→ Your assignment
State only the number of lines in the items below that contain the string "homme".

Data supplied START

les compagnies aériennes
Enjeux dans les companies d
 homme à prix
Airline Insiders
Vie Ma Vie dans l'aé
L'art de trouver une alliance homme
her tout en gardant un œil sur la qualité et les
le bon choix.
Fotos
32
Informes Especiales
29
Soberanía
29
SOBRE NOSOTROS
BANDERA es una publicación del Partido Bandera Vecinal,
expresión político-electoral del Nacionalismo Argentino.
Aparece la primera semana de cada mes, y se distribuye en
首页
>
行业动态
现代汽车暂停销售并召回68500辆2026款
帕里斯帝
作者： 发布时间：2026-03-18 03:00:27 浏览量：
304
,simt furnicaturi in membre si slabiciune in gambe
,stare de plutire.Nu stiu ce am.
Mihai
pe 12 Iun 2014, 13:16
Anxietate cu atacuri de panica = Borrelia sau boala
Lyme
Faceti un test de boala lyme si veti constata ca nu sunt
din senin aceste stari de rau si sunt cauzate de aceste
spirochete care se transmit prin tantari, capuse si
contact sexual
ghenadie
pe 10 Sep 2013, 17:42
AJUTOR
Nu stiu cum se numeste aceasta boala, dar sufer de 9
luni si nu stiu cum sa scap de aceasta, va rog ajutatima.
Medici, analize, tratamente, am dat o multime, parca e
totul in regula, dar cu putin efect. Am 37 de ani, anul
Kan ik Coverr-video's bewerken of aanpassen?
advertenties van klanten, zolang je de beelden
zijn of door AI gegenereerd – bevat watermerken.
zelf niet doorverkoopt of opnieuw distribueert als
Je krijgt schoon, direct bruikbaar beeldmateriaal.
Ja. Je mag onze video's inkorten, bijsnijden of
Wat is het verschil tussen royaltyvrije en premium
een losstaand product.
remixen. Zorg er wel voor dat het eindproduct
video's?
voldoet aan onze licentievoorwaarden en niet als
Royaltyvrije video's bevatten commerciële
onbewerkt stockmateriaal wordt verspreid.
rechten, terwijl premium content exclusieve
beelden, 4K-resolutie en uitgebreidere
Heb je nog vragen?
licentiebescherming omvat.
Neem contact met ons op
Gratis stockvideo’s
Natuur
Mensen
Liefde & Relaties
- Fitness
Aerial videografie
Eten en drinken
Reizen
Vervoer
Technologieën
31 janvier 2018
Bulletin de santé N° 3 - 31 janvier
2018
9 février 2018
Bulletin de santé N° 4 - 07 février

Data supplied END

→ Solution to this task
2